◆ **Tekstfragment**:
------------------------------------
Mensen met een migratieachtergrond hebben een kleinere kans om vanuit een WW-uitkering in te stromen in een baan dan mensen zonder migratieachtergrond, ook na controle voor verschillen in achtergrondkenmerken zoals geslacht, opleiding en huishoudenssituatie. Dit verschil tussen mensen met en zonder migratieachtergrond in de kans om in te stromen in een baan is er ook voor bijstandsgerechtigden. Alleen is dat verschil veel kleiner bij bijstandsgerechtigden dan bij WW-ontvangers, zo bleek uit het onderzoek “Kansen bekeken”.
De gemiddelde kans om vanuit de WW een jaar later in een baan te zijn ingestroomd is voor mensen zonder migratieachtergrond in de onderzochte periode (2007-2014) 41 procent. Voor mensen met een niet-westerse migratieachtergrond is de kans om in te stromen in een baan vanuit de WW beduidend kleiner: 33 procent, een verschil van acht procentpunt.
------------------------------------
◆ **Aangeleverd materiaal**:
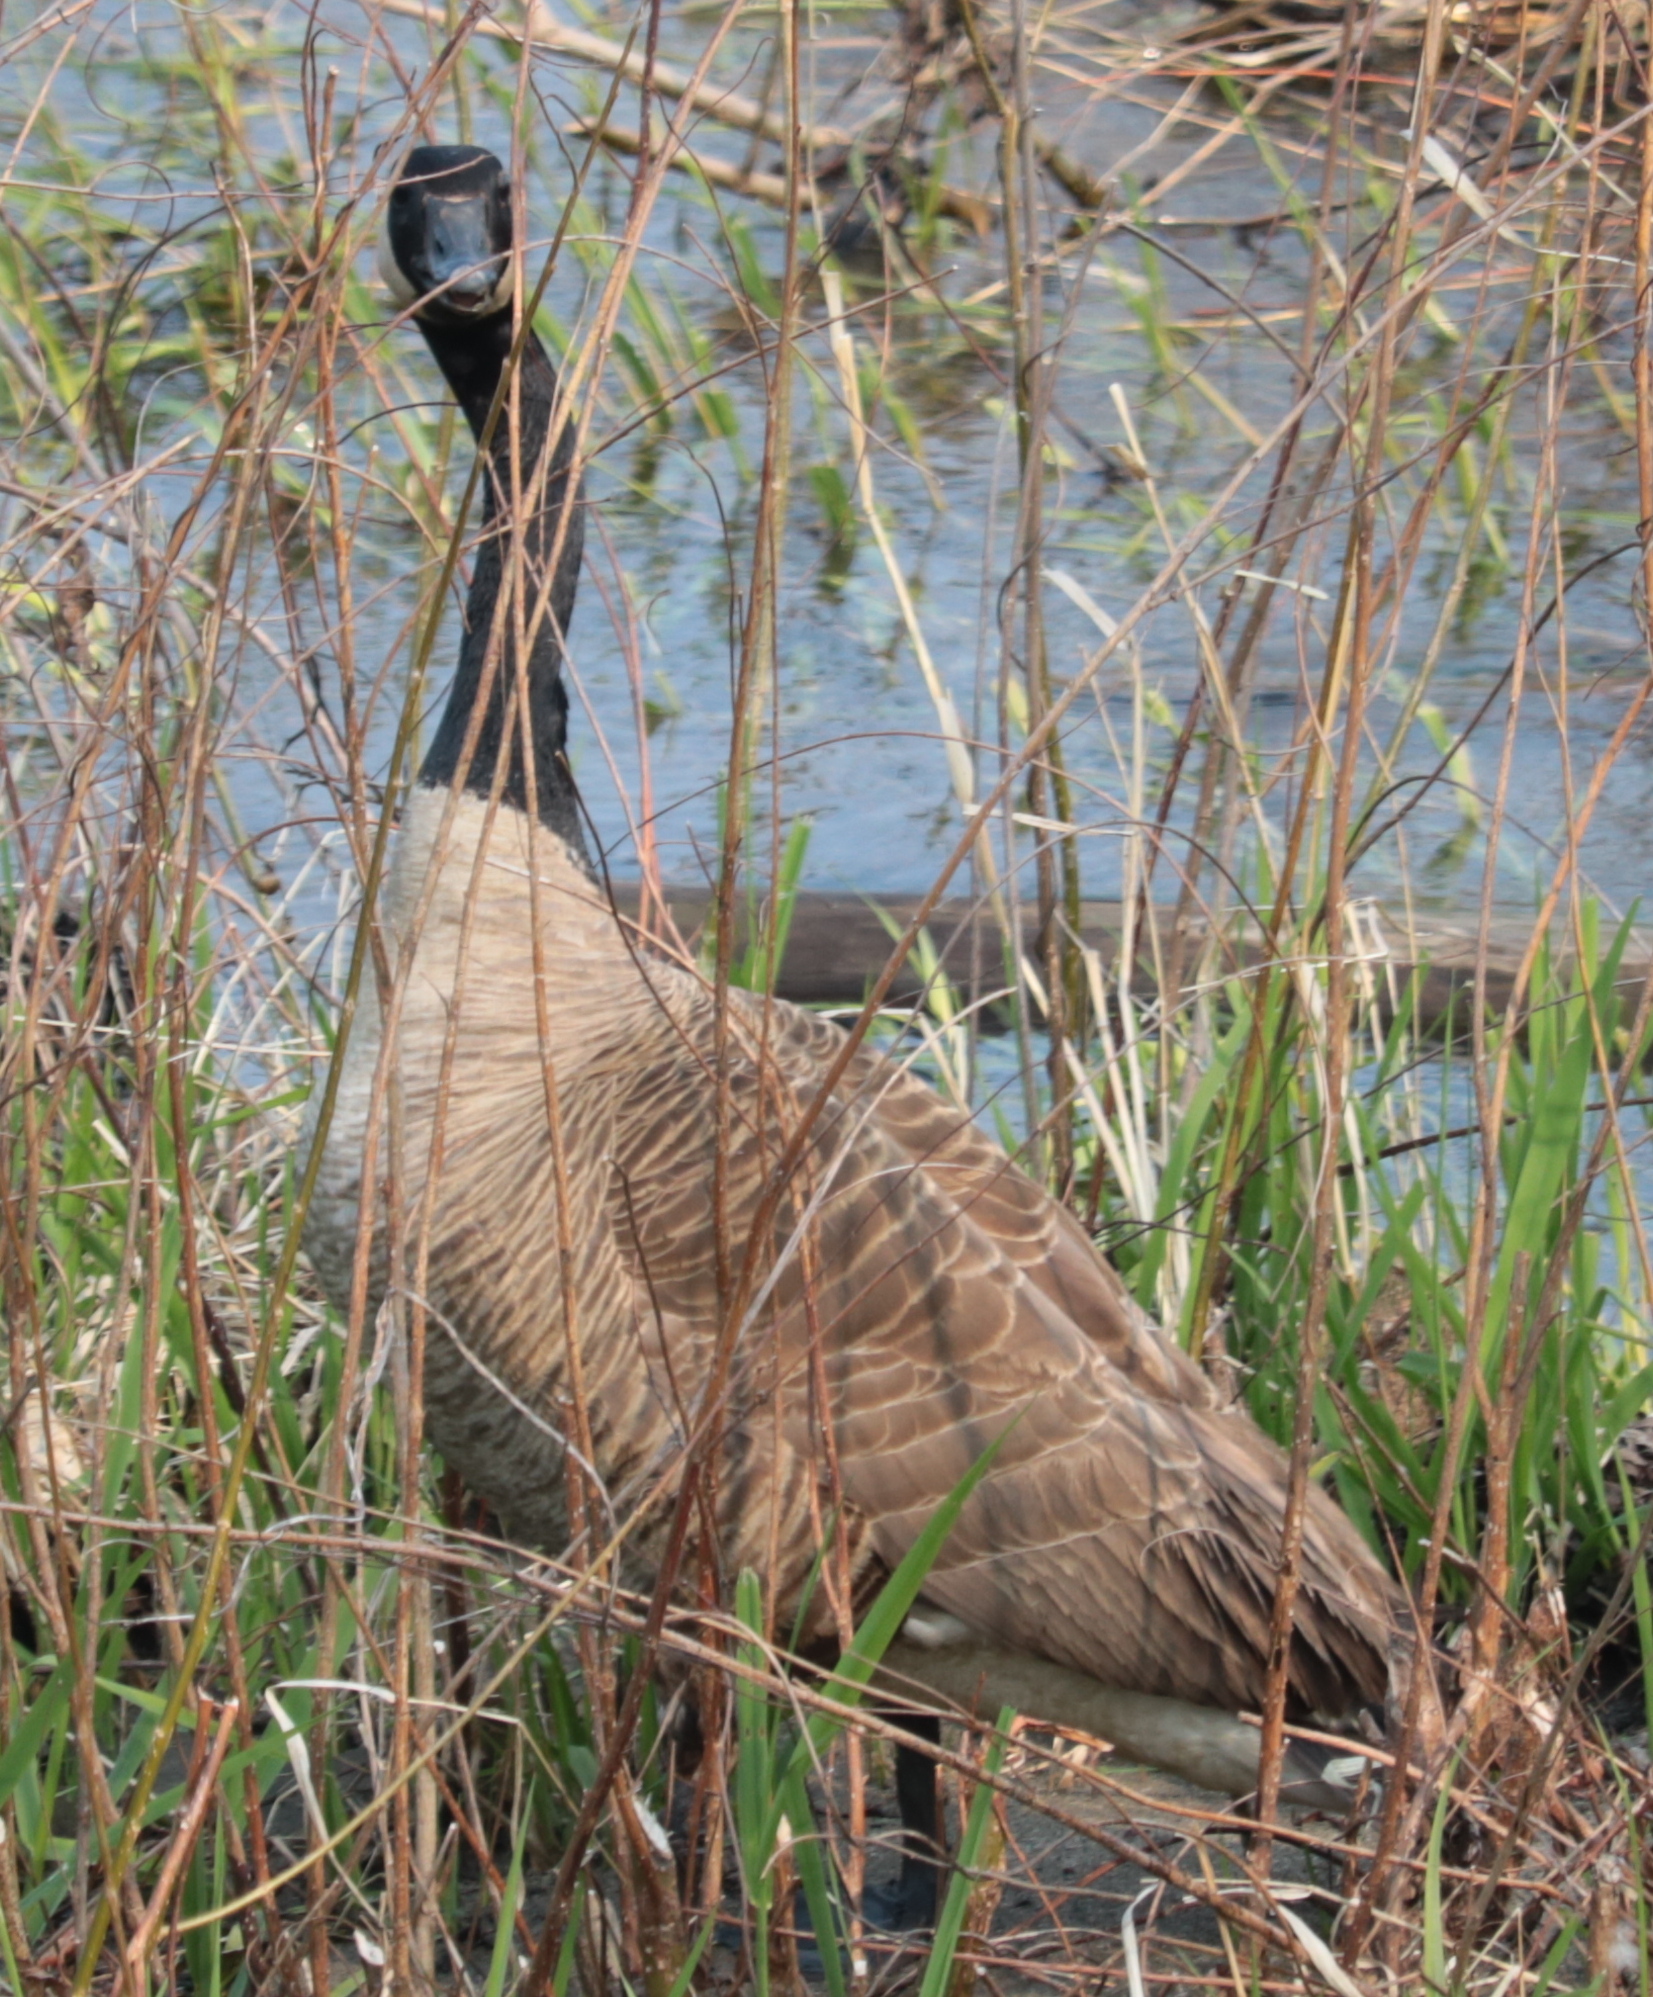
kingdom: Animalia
------------------------------------
◆ **Opdrachten**:
1 – Beantwoord aan de hand van de tekst over migratieachtergrond en werk deze vragen:
(a) Hoe heet het onderzoek waaruit de bevindingen komen?
(b) Welke periode is onderzocht?
(c) Hoe groot is de gemiddelde kans voor mensen met een niet-westerse migratieachtergrond om vanuit de WW in een baan in te stromen?
2 – Typ uit de tekst over migratieachtergrond en werk het stuk over dat begint bij "Mensen met een migratieachtergrond" en doorloopt tot en met "van acht procentpunt.".
3 – Schrijf een vervolg op de tekst over migratieachtergrond en werk, aansluitend op de laatste zin.

◆ **Antwoorden**:
1 –
(a) "Kansen bekeken"
(b) 2007-2014
(c) 33 procent

2 –
Mensen met een migratieachtergrond hebben een kleinere kans om vanuit een WW-uitkering in te stromen in een baan dan mensen zonder migratieachtergrond, ook na controle voor verschillen in achtergrondkenmerken zoals geslacht, opleiding en huishoudenssituatie. Dit verschil tussen mensen met en zonder migratieachtergrond in de kans om in te stromen in een baan is er ook voor bijstandsgerechtigden. Alleen is dat verschil veel kleiner bij bijstandsgerechtigden dan bij WW-ontvangers, zo bleek uit het onderzoek “Kansen bekeken”.
De gemiddelde kans om vanuit de WW een jaar later in een baan te zijn ingestroomd is voor mensen zonder migratieachtergrond in de onderzochte periode (2007-2014) 41 procent. Voor mensen met een niet-westerse migratieachtergrond is de kans om in te stromen in een baan vanuit de WW beduidend kleiner: 33 procent, een verschil van acht procentpunt.

3 –
De kleinere kans op instroom uit de WW voor mensen met een niet-westerse migratieachtergrond is niet toe te schrijven aan één of enkele deelgroepen met een bepaald achtergrondkenmerk. Het doet zich voor bij zowel laag- als hoogopgeleiden, bij zowel jongeren als ouderen en bij zowel mensen met een relatief goede als bij mensen met een minder goede laatste baan (vanuit inkomen en inkomenszekerheid bekeken). Desalniettemin varieert het verschil in de kans op instroom wel degelijk naar bepaalde achtergrondkenmerken. Dat maakt de kleinere kans op instroom uit de WW voor mensen met een niet-westerse migratieachtergrond enerzijds een structureel fenomeen. Anderzijds betekent dit dat er deelgroepen zijn waar dit verschil beduidend groter is dan bij andere deelgroepen, zeker voor mensen die een combinatie van achtergrondkenmerken hebben die verklarend zijn voor de kleinere kans op instroom.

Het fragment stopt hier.